- Written by: Peter Field Paul Haddad Dustin Rubin
- Directed by: Jeffrey R. Daniels Paul Haddad
- Creative director: Derek Owen
- Starring: Brian S. Wolfe Janine McCarthy
- Composer: Russell E Bell
- Country of origin: United States
- Original language: English
- No. of seasons: 3
- No. of episodes: 40

Production
- Executive producers: Chaney Moon Kelly McPherson Emre Sahin Sarah Wetherbee Paul Haddad Pamela Deutsch
- Producers: Lisa Lumar Louis Faldetta Jill Rytie Lutz
- Cinematography: Christian Ortega
- Running time: 22 minutes
- Production company: Karga Seven Pictures

Original release
- Release: June 3, 2014 – October 4, 2016

= Cry Wolfe =

American television show (2014–2016)

Cry Wolfe is an American television show created for Investigation Discovery.
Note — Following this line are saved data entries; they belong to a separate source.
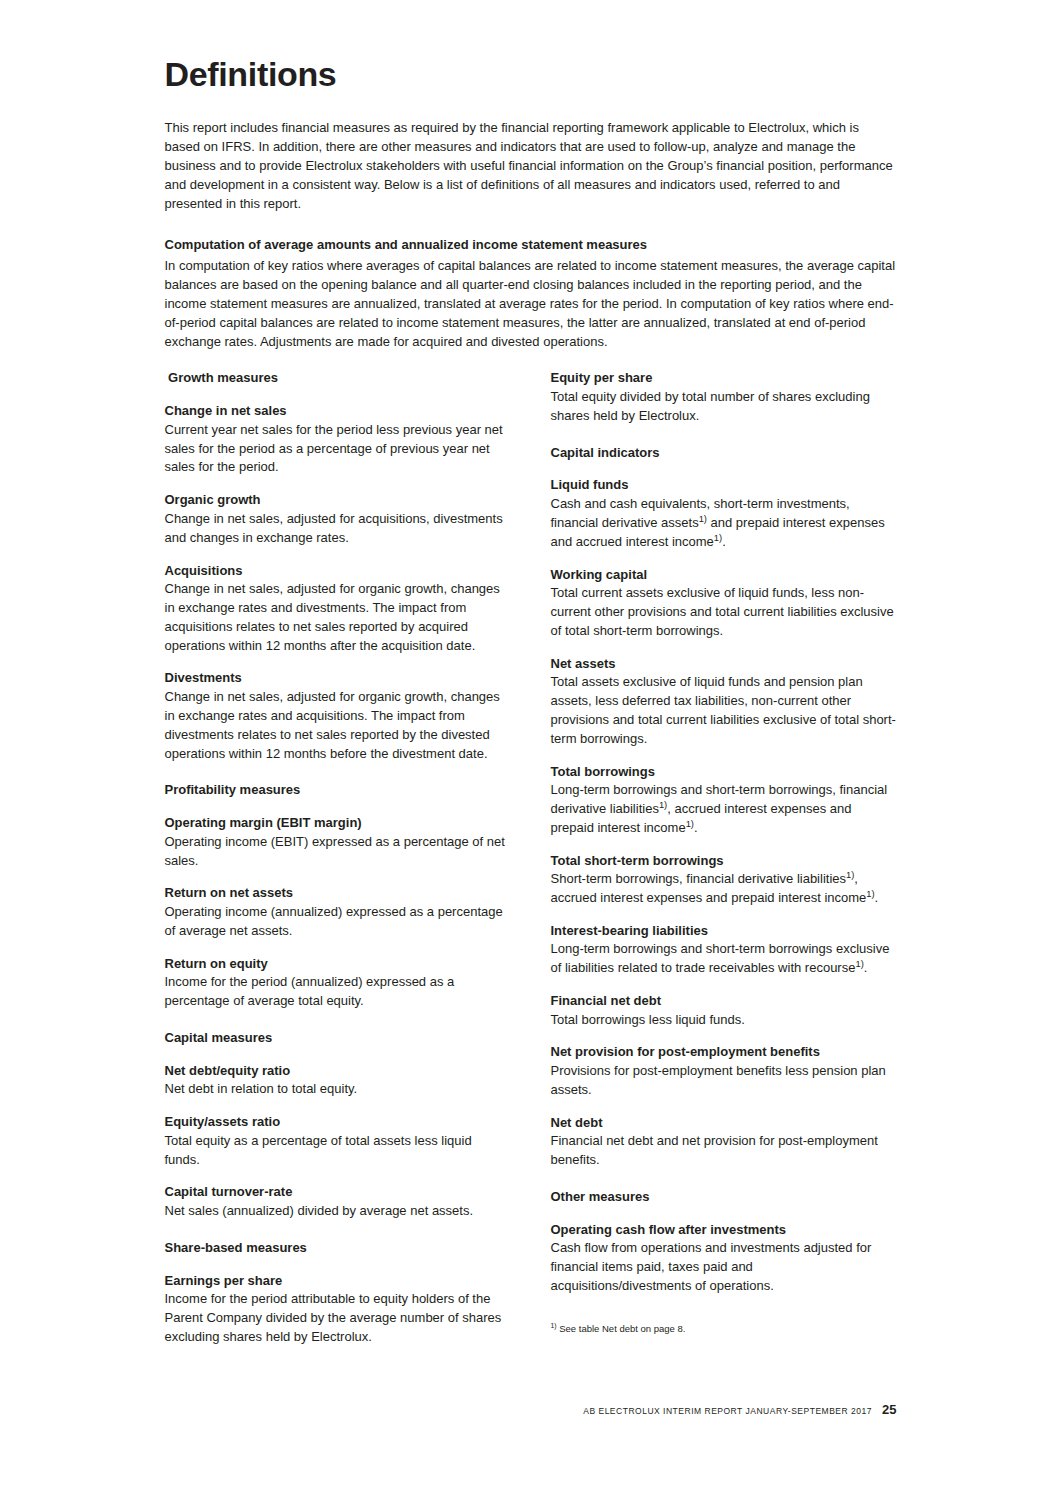Definitions
This report includes financial measures as required by the financial reporting framework applicable to Electrolux, which is based on IFRS. In addition, there are other measures and indicators that are used to follow-up, analyze and manage the business and to provide Electrolux stakeholders with useful financial information on the Group’s financial position, performance and development in a consistent way. Below is a list of definitions of all measures and indicators used, referred to and presented in this report.
Computation of average amounts and annualized income statement measures
In computation of key ratios where averages of capital balances are related to income statement measures, the average capital balances are based on the opening balance and all quarter-end closing balances included in the reporting period, and the income statement measures are annualized, translated at average rates for the period. In computation of key ratios where end-of-period capital balances are related to income statement measures, the latter are annualized, translated at end of-period exchange rates. Adjustments are made for acquired and divested operations.
Growth measures
Change in net sales
Current year net sales for the period less previous year net sales for the period as a percentage of previous year net sales for the period.
Organic growth
Change in net sales, adjusted for acquisitions, divestments and changes in exchange rates.
Acquisitions
Change in net sales, adjusted for organic growth, changes in exchange rates and divestments. The impact from acquisitions relates to net sales reported by acquired operations within 12 months after the acquisition date.
Divestments
Change in net sales, adjusted for organic growth, changes in exchange rates and acquisitions. The impact from divestments relates to net sales reported by the divested operations within 12 months before the divestment date.
Profitability measures
Operating margin (EBIT margin)
Operating income (EBIT) expressed as a percentage of net sales.
Return on net assets
Operating income (annualized) expressed as a percentage of average net assets.
Return on equity
Income for the period (annualized) expressed as a percentage of average total equity.
Capital measures
Net debt/equity ratio
Net debt in relation to total equity.
Equity/assets ratio
Total equity as a percentage of total assets less liquid funds.
Capital turnover-rate
Net sales (annualized) divided by average net assets.
Share-based measures
Earnings per share
Income for the period attributable to equity holders of the Parent Company divided by the average number of shares excluding shares held by Electrolux.
Equity per share
Total equity divided by total number of shares excluding shares held by Electrolux.
Capital indicators
Liquid funds
Cash and cash equivalents, short-term investments, financial derivative assets1) and prepaid interest expenses and accrued interest income1).
Working capital
Total current assets exclusive of liquid funds, less non-current other provisions and total current liabilities exclusive of total short-term borrowings.
Net assets
Total assets exclusive of liquid funds and pension plan assets, less deferred tax liabilities, non-current other provisions and total current liabilities exclusive of total short-term borrowings.
Total borrowings
Long-term borrowings and short-term borrowings, financial derivative liabilities1), accrued interest expenses and prepaid interest income1).
Total short-term borrowings
Short-term borrowings, financial derivative liabilities1), accrued interest expenses and prepaid interest income1).
Interest-bearing liabilities
Long-term borrowings and short-term borrowings exclusive of liabilities related to trade receivables with recourse1).
Financial net debt
Total borrowings less liquid funds.
Net provision for post-employment benefits
Provisions for post-employment benefits less pension plan assets.
Net debt
Financial net debt and net provision for post-employment benefits.
Other measures
Operating cash flow after investments
Cash flow from operations and investments adjusted for financial items paid, taxes paid and acquisitions/divestments of operations.
1) See table Net debt on page 8.
AB Electrolux Interim Report January-September 2017 25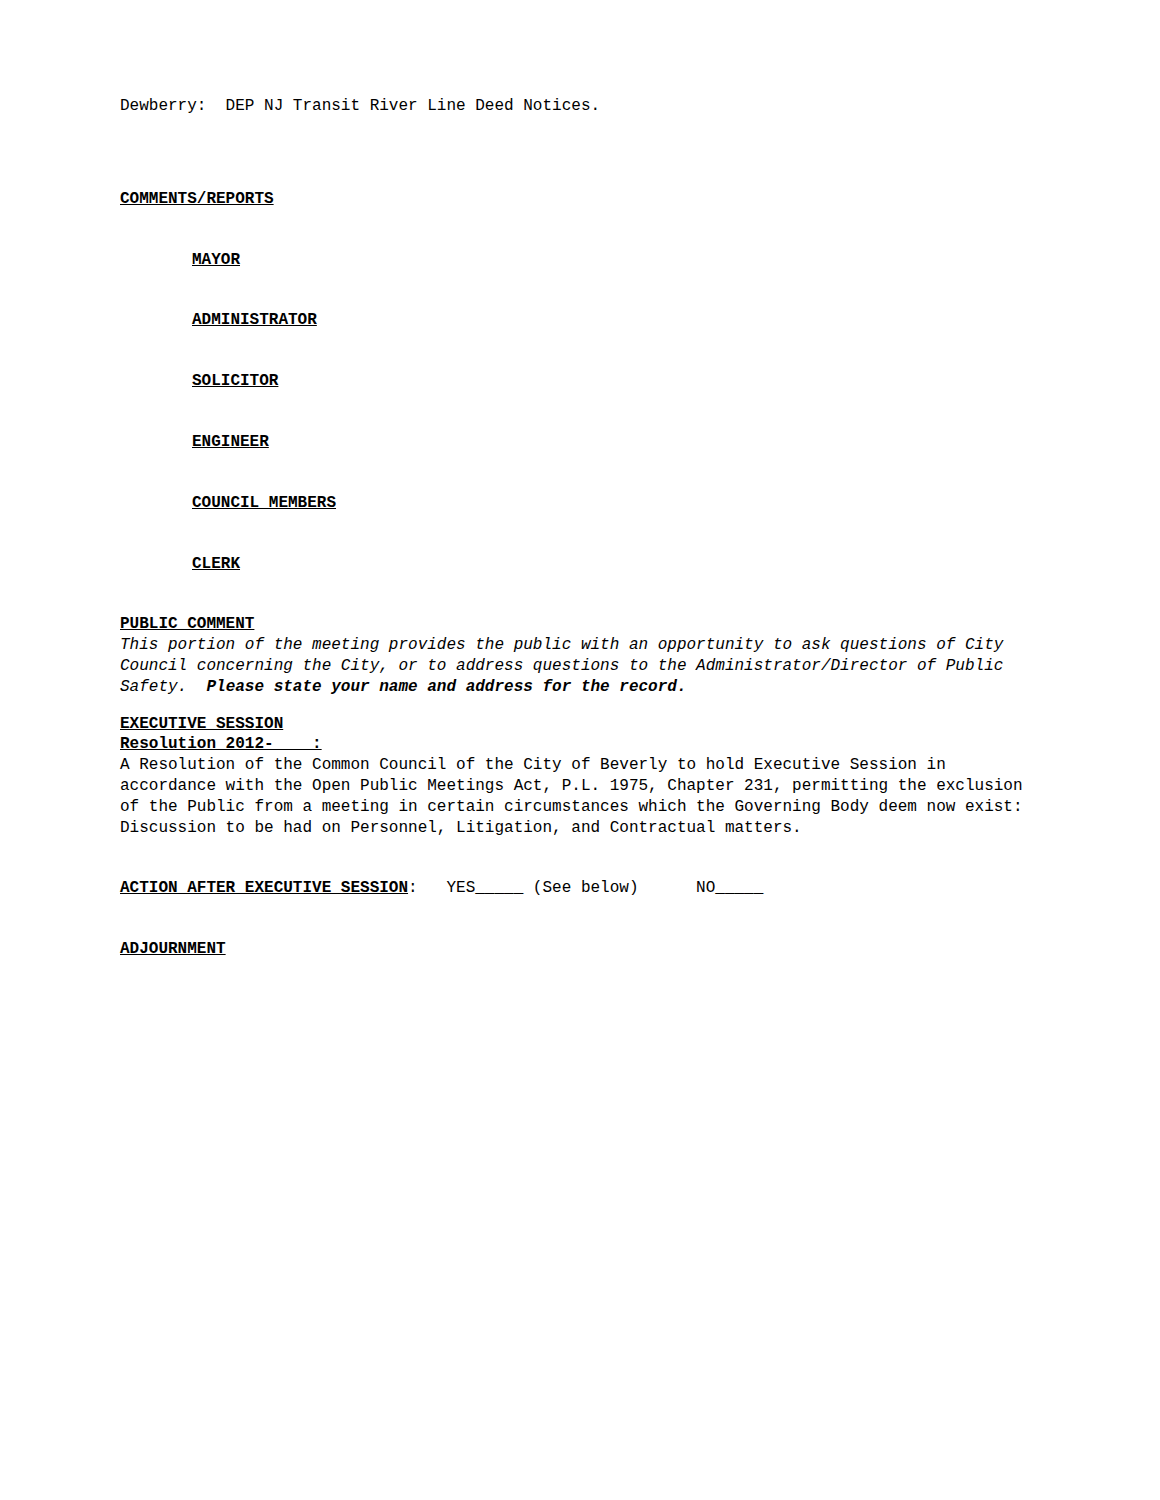Dewberry: DEP NJ Transit River Line Deed Notices.
COMMENTS/REPORTS
MAYOR
ADMINISTRATOR
SOLICITOR
ENGINEER
COUNCIL MEMBERS
CLERK
PUBLIC COMMENT
This portion of the meeting provides the public with an opportunity to ask questions of City Council concerning the City, or to address questions to the Administrator/Director of Public Safety. Please state your name and address for the record.
EXECUTIVE SESSION
Resolution 2012- :
A Resolution of the Common Council of the City of Beverly to hold Executive Session in accordance with the Open Public Meetings Act, P.L. 1975, Chapter 231, permitting the exclusion of the Public from a meeting in certain circumstances which the Governing Body deem now exist: Discussion to be had on Personnel, Litigation, and Contractual matters.
ACTION AFTER EXECUTIVE SESSION: YES_____ (See below) NO_____
ADJOURNMENT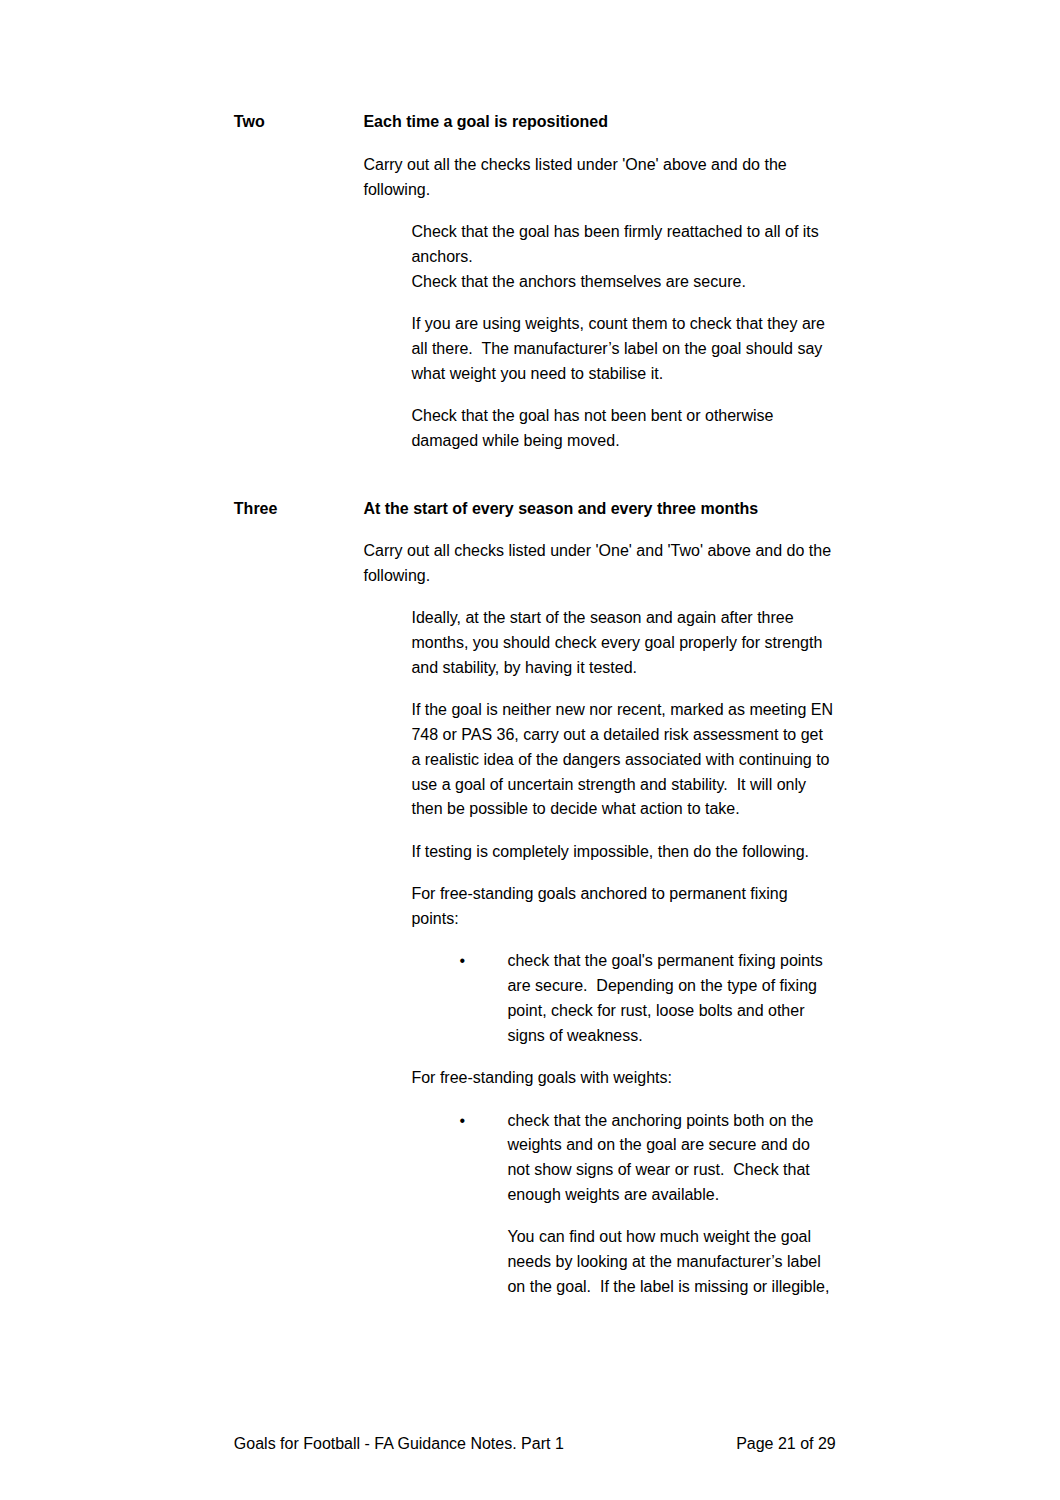Two
Each time a goal is repositioned
Carry out all the checks listed under 'One' above and do the following.
Check that the goal has been firmly reattached to all of its anchors.
Check that the anchors themselves are secure.
If you are using weights, count them to check that they are all there. The manufacturer’s label on the goal should say what weight you need to stabilise it.
Check that the goal has not been bent or otherwise damaged while being moved.
Three
At the start of every season and every three months
Carry out all checks listed under 'One' and 'Two' above and do the following.
Ideally, at the start of the season and again after three months, you should check every goal properly for strength and stability, by having it tested.
If the goal is neither new nor recent, marked as meeting EN 748 or PAS 36, carry out a detailed risk assessment to get a realistic idea of the dangers associated with continuing to use a goal of uncertain strength and stability. It will only then be possible to decide what action to take.
If testing is completely impossible, then do the following.
For free-standing goals anchored to permanent fixing points:
• check that the goal's permanent fixing points are secure. Depending on the type of fixing point, check for rust, loose bolts and other signs of weakness.
For free-standing goals with weights:
• check that the anchoring points both on the weights and on the goal are secure and do not show signs of wear or rust. Check that enough weights are available. You can find out how much weight the goal needs by looking at the manufacturer’s label on the goal. If the label is missing or illegible,
Goals for Football - FA Guidance Notes. Part 1 Page 21 of 29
It aired for three seasons, from 2014 to 2016.

==Plot==
Cry Wolfe uses actors to reenact some of private investigator Brian Wolfe's most interesting cases. His cases include cheating spouses, workplace theft, and blackmail. Wolfe is helped by his investigative assistant, Janine McCarthy.

==Production==
Wolfe was initially hired to work as a private investigator in several episodes of Nathan for You. After his appearance, he was contacted by Karga Seven Pictures who were looking to do a show about an LA private investigator. Wolfe provides his case files to the production company who choose which cases they want to use.

==Reception==
Brian Lowry from Variety considered the show's presentation style to be deceptive and misleading, using shaky hand-held video and a "faux camera crew" to give the impression that the footage was not a reenactment. Others enjoyed the more "playful" take on the topic, in contrast to the other true crime shows on Investigation Discovery.